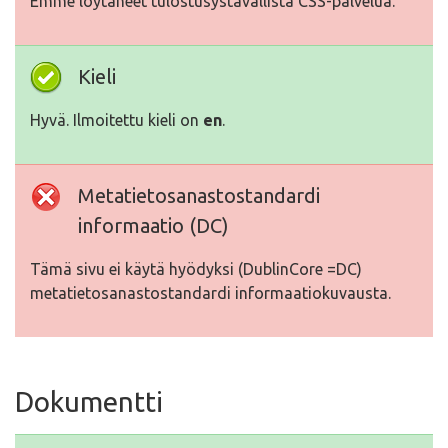
Emme löytäneet tulostusystävällistä CSS-palvelua.
Kieli
Hyvä. Ilmoitettu kieli on
en
.
Metatietosanastostandardi
informaatio (DC)
Tämä sivu ei käytä hyödyksi (DublinCore =DC)
metatietosanastostandardi informaatiokuvausta.
Dokumentti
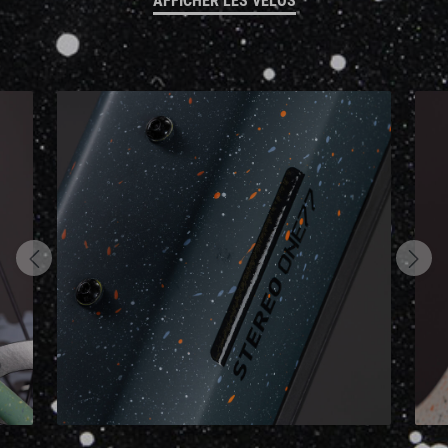
AFFICHER LES VÉLOS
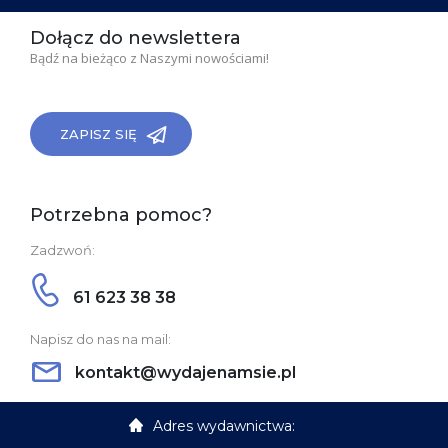
Dołącz do newslettera
Bądź na bieżąco z Naszymi nowościami!
ZAPISZ SIĘ
Potrzebna pomoc?
Zadzwoń:
61 623 38 38
Napisz do nas na mail:
kontakt@wydajenamsie.pl
Adres wydawnictwa:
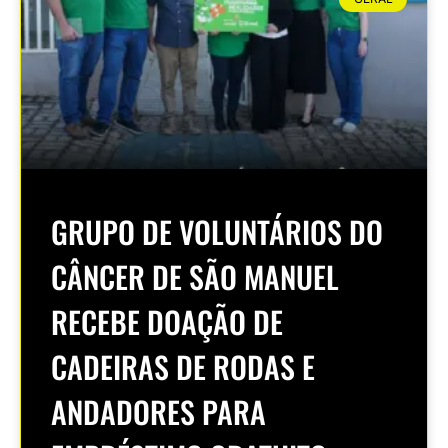
GRUPO DE VOLUNTÁRIOS DO
CÂNCER DE SÃO MANUEL
RECEBE DOAÇÃO DE
CADEIRAS DE RODAS E
ANDADORES PARA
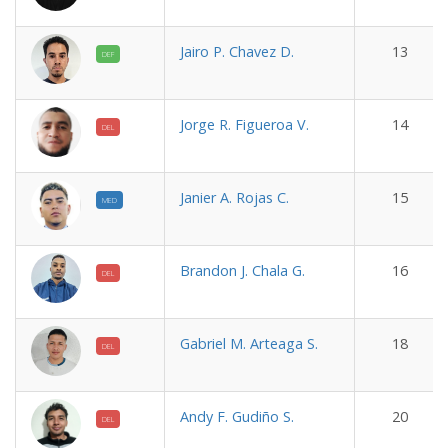
Jairo P. Chavez D.
13
DEF
Jorge R. Figueroa V.
14
DEL
Janier A. Rojas C.
15
MED
Brandon J. Chala G.
16
DEL
Gabriel M. Arteaga S.
18
DEL
Andy F. Gudiño S.
20
DEL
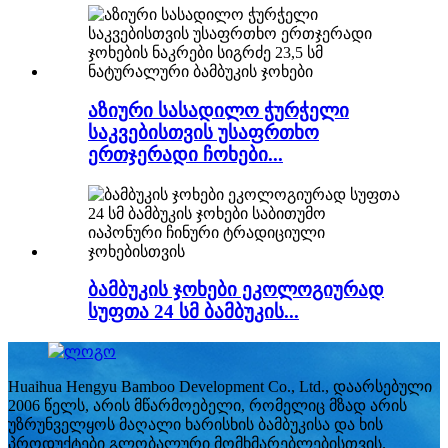
აზიური სასადილო ჭურჭელი
საკვებისთვის უსაფრთხო
ერთჯერადი ჩოხები...
ბამბუკის ჯოხები ეკოლოგიურად
სუფთა 24 სმ ბამბუკის...
Huaihua Hengyu Bamboo Development Co., Ltd., დაარსებული
2006 წელს, არის მწარმოებელი, რომელიც მზად არის
უზრუნველყოს მაღალი ხარისხის ბამბუკისა და ხის
პროდუქტები გლობალური მომხმარებლებისთვის.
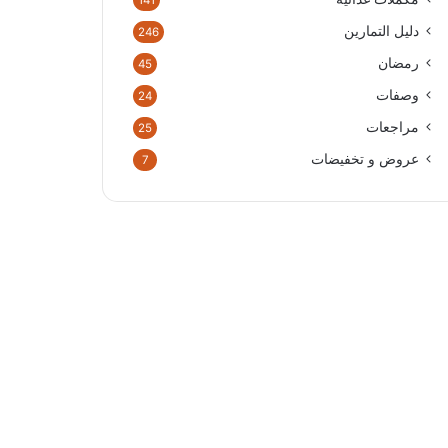
141
دليل التمارين
246
رمضان
45
وصفات
24
مراجعات
25
عروض و تخفيضات
7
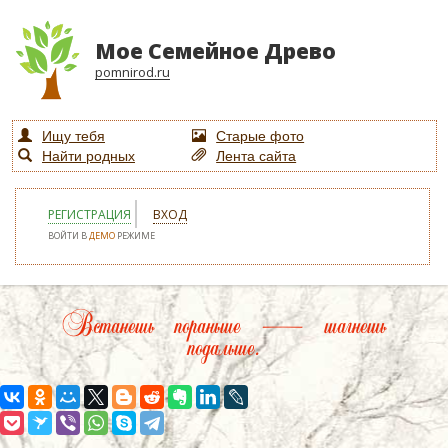
Мое Семейное Древо
pomnirod.ru
Ищу тебя
Старые фото
Найти родных
Лента сайта
РЕГИСТРАЦИЯ
ВХОД
ВОЙТИ В
ДЕМО
РЕЖИМЕ
Встанешь пораньше — шагнешь
подальше.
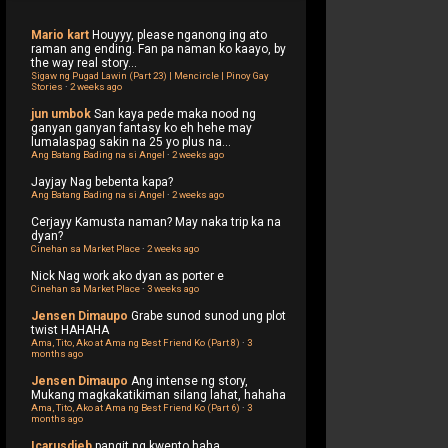
Mario kart
Houyyy, please nganong ing ato
raman ang ending. Fan pa naman ko kaayo, by
the way real story...
Sigaw ng Pugad Lawin (Part 23) | Mencircle | Pinoy Gay
Stories
·
2 weeks ago
jun umbok
San kaya pede maka nood ng
ganyan ganyan fantasy ko eh hehe may
lumalaspag sakin na 25 yo plus na...
Ang Batang Bading na si Angel
·
2 weeks ago
Jayjay
Nag bebenta kapa?
Ang Batang Bading na si Angel
·
2 weeks ago
Cerjayy
Kamusta naman? May naka trip ka na
dyan?
Cinehan sa Market Place
·
2 weeks ago
Nick
Nag work ako dyan as porter e
Cinehan sa Market Place
·
3 weeks ago
Jensen Dimaupo
Grabe sunod sunod ung plot
twist HAHAHA
Ama, Tito, Ako at Ama ng Best Friend Ko (Part 8)
·
3
months ago
Jensen Dimaupo
Ang intense ng story,
Mukang magkakatikiman silang lahat, hahaha
Ama, Tito, Ako at Ama ng Best Friend Ko (Part 6)
·
3
months ago
Icarusdieb
pangit ng kwento haha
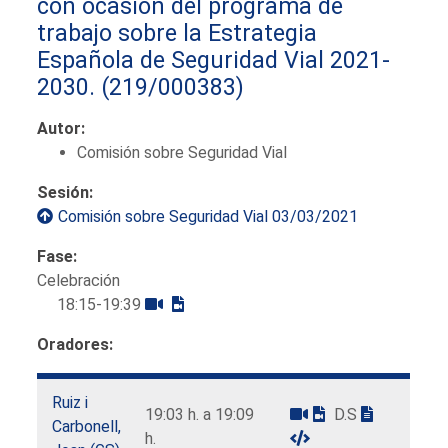
con ocasión del programa de
trabajo sobre la Estrategia
Española de Seguridad Vial 2021-
2030.
(219/000383)
Autor:
Comisión sobre Seguridad Vial
Sesión:
Comisión sobre Seguridad Vial 03/03/2021
Fase:
Celebración
18:15-19:39
Oradores:
Ruiz i
19:03 h. a 19:09
D.S
Carbonell,
h.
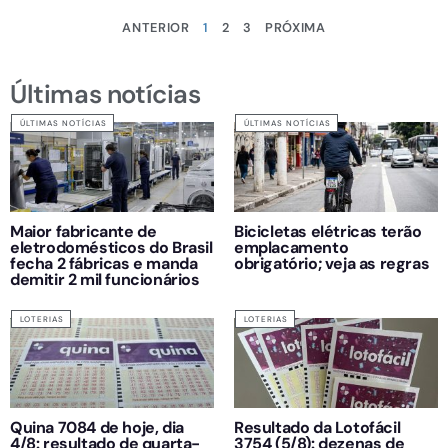
ANTERIOR
1
2
3
PRÓXIMA
Últimas notícias
ÚLTIMAS NOTÍCIAS
ÚLTIMAS NOTÍCIAS
Maior fabricante de
Bicicletas elétricas terão
eletrodomésticos do Brasil
emplacamento
fecha 2 fábricas e manda
obrigatório; veja as regras
demitir 2 mil funcionários
LOTERIAS
LOTERIAS
Quina 7084 de hoje, dia
Resultado da Lotofácil
4/8: resultado de quarta-
3754 (5/8): dezenas de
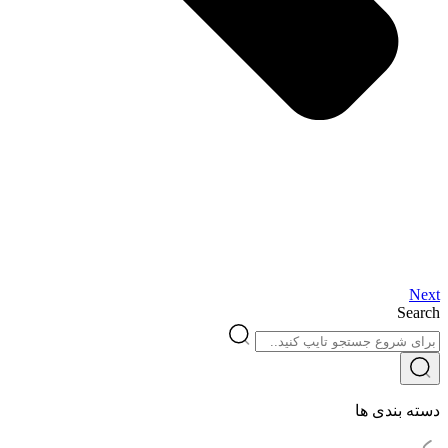
Next
Search
دسته بندی ها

================================

*Assigned task*:
Every line in the records that holds the word "story" should be copied into the answer.

*Result of the task*:
the way real story...
Ang intense ng story,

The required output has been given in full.